- [Listed entries]

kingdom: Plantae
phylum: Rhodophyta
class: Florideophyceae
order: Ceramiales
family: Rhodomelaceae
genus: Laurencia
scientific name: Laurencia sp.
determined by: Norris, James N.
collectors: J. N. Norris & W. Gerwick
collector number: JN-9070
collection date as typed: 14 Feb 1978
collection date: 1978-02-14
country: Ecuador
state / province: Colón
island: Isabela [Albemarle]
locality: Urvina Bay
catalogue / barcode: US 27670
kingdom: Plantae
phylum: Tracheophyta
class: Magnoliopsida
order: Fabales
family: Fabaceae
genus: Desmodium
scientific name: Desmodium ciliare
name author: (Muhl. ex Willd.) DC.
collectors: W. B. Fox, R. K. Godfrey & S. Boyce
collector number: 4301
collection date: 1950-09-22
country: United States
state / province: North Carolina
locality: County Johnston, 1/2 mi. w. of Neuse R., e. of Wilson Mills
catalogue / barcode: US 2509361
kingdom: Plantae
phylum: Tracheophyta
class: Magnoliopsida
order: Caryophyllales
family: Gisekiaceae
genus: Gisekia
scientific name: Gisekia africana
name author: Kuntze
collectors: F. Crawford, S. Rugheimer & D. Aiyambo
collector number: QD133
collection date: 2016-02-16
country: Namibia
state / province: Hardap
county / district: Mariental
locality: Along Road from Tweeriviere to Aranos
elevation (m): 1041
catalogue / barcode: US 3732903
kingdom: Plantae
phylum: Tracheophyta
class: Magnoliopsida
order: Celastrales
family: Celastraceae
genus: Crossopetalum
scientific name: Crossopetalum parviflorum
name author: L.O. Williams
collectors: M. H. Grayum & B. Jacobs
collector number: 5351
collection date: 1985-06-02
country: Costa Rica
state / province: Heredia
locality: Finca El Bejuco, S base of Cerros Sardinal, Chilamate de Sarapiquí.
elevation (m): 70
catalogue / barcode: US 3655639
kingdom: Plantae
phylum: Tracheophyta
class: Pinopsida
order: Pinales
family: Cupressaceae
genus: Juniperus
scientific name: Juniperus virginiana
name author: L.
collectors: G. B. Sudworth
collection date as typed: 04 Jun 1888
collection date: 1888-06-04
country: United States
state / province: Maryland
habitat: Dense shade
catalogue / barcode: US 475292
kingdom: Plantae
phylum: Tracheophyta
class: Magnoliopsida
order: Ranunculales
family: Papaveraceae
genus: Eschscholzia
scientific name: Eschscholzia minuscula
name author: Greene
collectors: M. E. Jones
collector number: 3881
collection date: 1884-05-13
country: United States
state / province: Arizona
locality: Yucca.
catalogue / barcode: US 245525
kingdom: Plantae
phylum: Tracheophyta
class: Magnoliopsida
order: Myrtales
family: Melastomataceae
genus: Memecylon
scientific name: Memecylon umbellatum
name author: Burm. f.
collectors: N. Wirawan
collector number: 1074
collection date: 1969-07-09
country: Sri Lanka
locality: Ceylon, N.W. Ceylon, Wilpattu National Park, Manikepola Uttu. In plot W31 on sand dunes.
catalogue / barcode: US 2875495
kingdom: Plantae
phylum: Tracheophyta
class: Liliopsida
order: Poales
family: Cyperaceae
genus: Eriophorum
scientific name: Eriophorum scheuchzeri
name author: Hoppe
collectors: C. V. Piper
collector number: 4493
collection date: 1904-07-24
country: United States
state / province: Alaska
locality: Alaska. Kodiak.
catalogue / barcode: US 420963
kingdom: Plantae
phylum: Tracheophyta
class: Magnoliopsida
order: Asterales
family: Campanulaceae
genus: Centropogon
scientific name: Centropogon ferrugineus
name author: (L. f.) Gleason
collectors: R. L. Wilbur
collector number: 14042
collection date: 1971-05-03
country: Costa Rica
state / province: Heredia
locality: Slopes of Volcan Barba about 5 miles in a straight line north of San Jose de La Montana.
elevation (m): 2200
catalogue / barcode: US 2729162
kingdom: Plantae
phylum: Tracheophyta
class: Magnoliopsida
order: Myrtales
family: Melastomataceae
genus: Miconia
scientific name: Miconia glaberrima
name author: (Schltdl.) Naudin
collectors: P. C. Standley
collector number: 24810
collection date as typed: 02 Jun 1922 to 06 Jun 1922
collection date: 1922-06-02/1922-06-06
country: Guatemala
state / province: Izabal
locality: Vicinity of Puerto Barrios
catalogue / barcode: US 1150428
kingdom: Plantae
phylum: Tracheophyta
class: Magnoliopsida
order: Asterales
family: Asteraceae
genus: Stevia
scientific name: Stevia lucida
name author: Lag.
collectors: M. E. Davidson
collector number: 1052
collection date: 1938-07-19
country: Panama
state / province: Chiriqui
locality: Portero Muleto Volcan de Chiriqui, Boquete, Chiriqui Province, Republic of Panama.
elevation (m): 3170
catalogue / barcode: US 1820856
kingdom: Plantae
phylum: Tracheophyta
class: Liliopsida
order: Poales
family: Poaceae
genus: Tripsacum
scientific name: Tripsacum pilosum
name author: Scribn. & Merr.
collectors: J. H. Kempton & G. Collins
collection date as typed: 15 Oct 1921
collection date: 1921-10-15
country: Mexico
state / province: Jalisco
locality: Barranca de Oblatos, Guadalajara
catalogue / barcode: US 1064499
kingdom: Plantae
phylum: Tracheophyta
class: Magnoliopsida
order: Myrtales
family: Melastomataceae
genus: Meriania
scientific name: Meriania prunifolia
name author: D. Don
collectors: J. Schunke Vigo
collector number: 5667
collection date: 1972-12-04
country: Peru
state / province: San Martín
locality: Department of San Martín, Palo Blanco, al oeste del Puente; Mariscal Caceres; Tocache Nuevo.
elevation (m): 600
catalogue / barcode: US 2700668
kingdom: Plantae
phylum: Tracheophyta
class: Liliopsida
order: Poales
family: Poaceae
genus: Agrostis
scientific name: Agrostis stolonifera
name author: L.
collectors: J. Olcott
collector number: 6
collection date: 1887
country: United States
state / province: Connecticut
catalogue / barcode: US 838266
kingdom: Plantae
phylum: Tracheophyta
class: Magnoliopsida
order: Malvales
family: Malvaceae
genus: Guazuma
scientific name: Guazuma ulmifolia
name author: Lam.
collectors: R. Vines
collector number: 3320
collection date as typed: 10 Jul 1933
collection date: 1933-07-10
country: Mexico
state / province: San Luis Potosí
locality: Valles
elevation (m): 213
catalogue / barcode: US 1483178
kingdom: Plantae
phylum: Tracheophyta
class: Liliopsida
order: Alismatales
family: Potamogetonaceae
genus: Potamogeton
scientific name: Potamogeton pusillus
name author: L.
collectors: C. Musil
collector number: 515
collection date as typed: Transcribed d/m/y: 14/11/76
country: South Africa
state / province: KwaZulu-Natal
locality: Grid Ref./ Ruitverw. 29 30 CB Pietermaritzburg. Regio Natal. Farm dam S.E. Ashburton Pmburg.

- [Challenge]
Copy out every record above, line for line, keeping each character unchanged.

- [Task response]
kingdom: Plantae
phylum: Rhodophyta
class: Florideophyceae
order: Ceramiales
family: Rhodomelaceae
genus: Laurencia
scientific name: Laurencia sp.
determined by: Norris, James N.
collectors: J. N. Norris & W. Gerwick
collector number: JN-9070
collection date as typed: 14 Feb 1978
collection date: 1978-02-14
country: Ecuador
state / province: Colón
island: Isabela [Albemarle]
locality: Urvina Bay
catalogue / barcode: US 27670
kingdom: Plantae
phylum: Tracheophyta
class: Magnoliopsida
order: Fabales
family: Fabaceae
genus: Desmodium
scientific name: Desmodium ciliare
name author: (Muhl. ex Willd.) DC.
collectors: W. B. Fox, R. K. Godfrey & S. Boyce
collector number: 4301
collection date: 1950-09-22
country: United States
state / province: North Carolina
locality: County Johnston, 1/2 mi. w. of Neuse R., e. of Wilson Mills
catalogue / barcode: US 2509361
kingdom: Plantae
phylum: Tracheophyta
class: Magnoliopsida
order: Caryophyllales
family: Gisekiaceae
genus: Gisekia
scientific name: Gisekia africana
name author: Kuntze
collectors: F. Crawford, S. Rugheimer & D. Aiyambo
collector number: QD133
collection date: 2016-02-16
country: Namibia
state / province: Hardap
county / district: Mariental
locality: Along Road from Tweeriviere to Aranos
elevation (m): 1041
catalogue / barcode: US 3732903
kingdom: Plantae
phylum: Tracheophyta
class: Magnoliopsida
order: Celastrales
family: Celastraceae
genus: Crossopetalum
scientific name: Crossopetalum parviflorum
name author: L.O. Williams
collectors: M. H. Grayum & B. Jacobs
collector number: 5351
collection date: 1985-06-02
country: Costa Rica
state / province: Heredia
locality: Finca El Bejuco, S base of Cerros Sardinal, Chilamate de Sarapiquí.
elevation (m): 70
catalogue / barcode: US 3655639
kingdom: Plantae
phylum: Tracheophyta
class: Pinopsida
order: Pinales
family: Cupressaceae
genus: Juniperus
scientific name: Juniperus virginiana
name author: L.
collectors: G. B. Sudworth
collection date as typed: 04 Jun 1888
collection date: 1888-06-04
country: United States
state / province: Maryland
habitat: Dense shade
catalogue / barcode: US 475292
kingdom: Plantae
phylum: Tracheophyta
class: Magnoliopsida
order: Ranunculales
family: Papaveraceae
genus: Eschscholzia
scientific name: Eschscholzia minuscula
name author: Greene
collectors: M. E. Jones
collector number: 3881
collection date: 1884-05-13
country: United States
state / province: Arizona
locality: Yucca.
catalogue / barcode: US 245525
kingdom: Plantae
phylum: Tracheophyta
class: Magnoliopsida
order: Myrtales
family: Melastomataceae
genus: Memecylon
scientific name: Memecylon umbellatum
name author: Burm. f.
collectors: N. Wirawan
collector number: 1074
collection date: 1969-07-09
country: Sri Lanka
locality: Ceylon, N.W. Ceylon, Wilpattu National Park, Manikepola Uttu. In plot W31 on sand dunes.
catalogue / barcode: US 2875495
kingdom: Plantae
phylum: Tracheophyta
class: Liliopsida
order: Poales
family: Cyperaceae
genus: Eriophorum
scientific name: Eriophorum scheuchzeri
name author: Hoppe
collectors: C. V. Piper
collector number: 4493
collection date: 1904-07-24
country: United States
state / province: Alaska
locality: Alaska. Kodiak.
catalogue / barcode: US 420963
kingdom: Plantae
phylum: Tracheophyta
class: Magnoliopsida
order: Asterales
family: Campanulaceae
genus: Centropogon
scientific name: Centropogon ferrugineus
name author: (L. f.) Gleason
collectors: R. L. Wilbur
collector number: 14042
collection date: 1971-05-03
country: Costa Rica
state / province: Heredia
locality: Slopes of Volcan Barba about 5 miles in a straight line north of San Jose de La Montana.
elevation (m): 2200
catalogue / barcode: US 2729162
kingdom: Plantae
phylum: Tracheophyta
class: Magnoliopsida
order: Myrtales
family: Melastomataceae
genus: Miconia
scientific name: Miconia glaberrima
name author: (Schltdl.) Naudin
collectors: P. C. Standley
collector number: 24810
collection date as typed: 02 Jun 1922 to 06 Jun 1922
collection date: 1922-06-02/1922-06-06
country: Guatemala
state / province: Izabal
locality: Vicinity of Puerto Barrios
catalogue / barcode: US 1150428
kingdom: Plantae
phylum: Tracheophyta
class: Magnoliopsida
order: Asterales
family: Asteraceae
genus: Stevia
scientific name: Stevia lucida
name author: Lag.
collectors: M. E. Davidson
collector number: 1052
collection date: 1938-07-19
country: Panama
state / province: Chiriqui
locality: Portero Muleto Volcan de Chiriqui, Boquete, Chiriqui Province, Republic of Panama.
elevation (m): 3170
catalogue / barcode: US 1820856
kingdom: Plantae
phylum: Tracheophyta
class: Liliopsida
order: Poales
family: Poaceae
genus: Tripsacum
scientific name: Tripsacum pilosum
name author: Scribn. & Merr.
collectors: J. H. Kempton & G. Collins
collection date as typed: 15 Oct 1921
collection date: 1921-10-15
country: Mexico
state / province: Jalisco
locality: Barranca de Oblatos, Guadalajara
catalogue / barcode: US 1064499
kingdom: Plantae
phylum: Tracheophyta
class: Magnoliopsida
order: Myrtales
family: Melastomataceae
genus: Meriania
scientific name: Meriania prunifolia
name author: D. Don
collectors: J. Schunke Vigo
collector number: 5667
collection date: 1972-12-04
country: Peru
state / province: San Martín
locality: Department of San Martín, Palo Blanco, al oeste del Puente; Mariscal Caceres; Tocache Nuevo.
elevation (m): 600
catalogue / barcode: US 2700668
kingdom: Plantae
phylum: Tracheophyta
class: Liliopsida
order: Poales
family: Poaceae
genus: Agrostis
scientific name: Agrostis stolonifera
name author: L.
collectors: J. Olcott
collector number: 6
collection date: 1887
country: United States
state / province: Connecticut
catalogue / barcode: US 838266
kingdom: Plantae
phylum: Tracheophyta
class: Magnoliopsida
order: Malvales
family: Malvaceae
genus: Guazuma
scientific name: Guazuma ulmifolia
name author: Lam.
collectors: R. Vines
collector number: 3320
collection date as typed: 10 Jul 1933
collection date: 1933-07-10
country: Mexico
state / province: San Luis Potosí
locality: Valles
elevation (m): 213
catalogue / barcode: US 1483178
kingdom: Plantae
phylum: Tracheophyta
class: Liliopsida
order: Alismatales
family: Potamogetonaceae
genus: Potamogeton
scientific name: Potamogeton pusillus
name author: L.
collectors: C. Musil
collector number: 515
collection date as typed: Transcribed d/m/y: 14/11/76
country: South Africa
state / province: KwaZulu-Natal
locality: Grid Ref./ Ruitverw. 29 30 CB Pietermaritzburg. Regio Natal. Farm dam S.E. Ashburton Pmburg.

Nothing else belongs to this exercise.